Repeat exactly the lines from the start of the entries below through the line containing "thumb cmc: (146, 116)". Omit the rest.

━━━ Material for this task ━━━

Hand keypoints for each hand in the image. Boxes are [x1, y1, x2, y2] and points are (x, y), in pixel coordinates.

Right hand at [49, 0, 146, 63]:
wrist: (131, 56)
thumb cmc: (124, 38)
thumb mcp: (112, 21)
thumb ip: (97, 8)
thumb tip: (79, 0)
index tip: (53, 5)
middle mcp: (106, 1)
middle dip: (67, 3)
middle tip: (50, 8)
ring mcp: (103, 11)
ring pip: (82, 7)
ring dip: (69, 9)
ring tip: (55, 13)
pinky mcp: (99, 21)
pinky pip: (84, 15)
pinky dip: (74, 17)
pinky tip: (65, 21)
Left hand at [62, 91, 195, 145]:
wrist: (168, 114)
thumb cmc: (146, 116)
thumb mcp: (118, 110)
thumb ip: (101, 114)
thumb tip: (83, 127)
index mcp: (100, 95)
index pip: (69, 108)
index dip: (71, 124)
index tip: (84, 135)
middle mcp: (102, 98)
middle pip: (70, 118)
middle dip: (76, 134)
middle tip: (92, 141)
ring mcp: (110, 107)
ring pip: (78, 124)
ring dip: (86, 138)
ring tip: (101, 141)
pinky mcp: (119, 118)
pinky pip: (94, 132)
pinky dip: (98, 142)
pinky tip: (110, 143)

━━━

- Task result
Hand keypoints for each hand in the image. Boxes are [x1, y1, x2, y2] and points are (x, y), in pixel coordinates.

Right hand at [49, 0, 146, 63]:
wrist: (131, 56)
thumb cmc: (124, 38)
thumb mcp: (112, 21)
thumb ip: (97, 8)
thumb tip: (79, 0)
index tip: (53, 5)
middle mcp: (106, 1)
middle dip: (67, 3)
middle tip: (50, 8)
ring mcp: (103, 11)
ring pip: (82, 7)
ring dip: (69, 9)
ring tip: (55, 13)
pinky mcp: (99, 21)
pinky pip: (84, 15)
pinky dip: (74, 17)
pinky tip: (65, 21)
Left hand at [62, 91, 195, 145]:
wrist: (168, 114)
thumb cmc: (146, 116)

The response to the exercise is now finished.